## What the task requires
Give back only the line containing "Thank you for" and every line after it through the end of the data below, transcribed exactly.

## Information given
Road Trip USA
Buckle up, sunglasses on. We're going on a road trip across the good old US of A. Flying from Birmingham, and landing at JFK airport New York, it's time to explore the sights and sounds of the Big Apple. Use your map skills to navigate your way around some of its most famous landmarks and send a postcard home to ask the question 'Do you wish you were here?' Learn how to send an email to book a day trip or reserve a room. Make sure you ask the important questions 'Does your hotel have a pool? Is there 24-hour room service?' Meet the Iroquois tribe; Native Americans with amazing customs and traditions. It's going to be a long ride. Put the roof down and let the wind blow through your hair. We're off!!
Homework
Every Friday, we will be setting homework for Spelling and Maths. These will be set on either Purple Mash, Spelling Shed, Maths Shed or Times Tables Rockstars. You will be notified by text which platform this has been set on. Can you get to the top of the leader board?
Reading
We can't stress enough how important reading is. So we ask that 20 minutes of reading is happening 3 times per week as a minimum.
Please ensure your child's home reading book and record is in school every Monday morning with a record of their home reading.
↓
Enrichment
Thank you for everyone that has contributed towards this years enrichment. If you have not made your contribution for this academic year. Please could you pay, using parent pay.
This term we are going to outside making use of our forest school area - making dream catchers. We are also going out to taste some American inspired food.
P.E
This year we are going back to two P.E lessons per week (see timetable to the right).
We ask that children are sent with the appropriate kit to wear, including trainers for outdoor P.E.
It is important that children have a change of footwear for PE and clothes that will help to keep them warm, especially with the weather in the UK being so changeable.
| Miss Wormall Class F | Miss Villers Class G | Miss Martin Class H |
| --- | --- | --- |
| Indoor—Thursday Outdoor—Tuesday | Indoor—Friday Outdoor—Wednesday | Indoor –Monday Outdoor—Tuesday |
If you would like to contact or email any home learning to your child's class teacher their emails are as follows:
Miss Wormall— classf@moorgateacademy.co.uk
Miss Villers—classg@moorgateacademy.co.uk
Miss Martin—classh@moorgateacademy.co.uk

## Solution to this task
Thank you for everyone that has contributed towards this years enrichment. If you have not made your contribution for this academic year. Please could you pay, using parent pay.
This term we are going to outside making use of our forest school area - making dream catchers. We are also going out to taste some American inspired food.
P.E
This year we are going back to two P.E lessons per week (see timetable to the right).
We ask that children are sent with the appropriate kit to wear, including trainers for outdoor P.E.
It is important that children have a change of footwear for PE and clothes that will help to keep them warm, especially with the weather in the UK being so changeable.
| Miss Wormall Class F | Miss Villers Class G | Miss Martin Class H |
| --- | --- | --- |
| Indoor—Thursday Outdoor—Tuesday | Indoor—Friday Outdoor—Wednesday | Indoor –Monday Outdoor—Tuesday |
If you would like to contact or email any home learning to your child's class teacher their emails are as follows:
Miss Wormall— classf@moorgateacademy.co.uk
Miss Villers—classg@moorgateacademy.co.uk
Miss Martin—classh@moorgateacademy.co.uk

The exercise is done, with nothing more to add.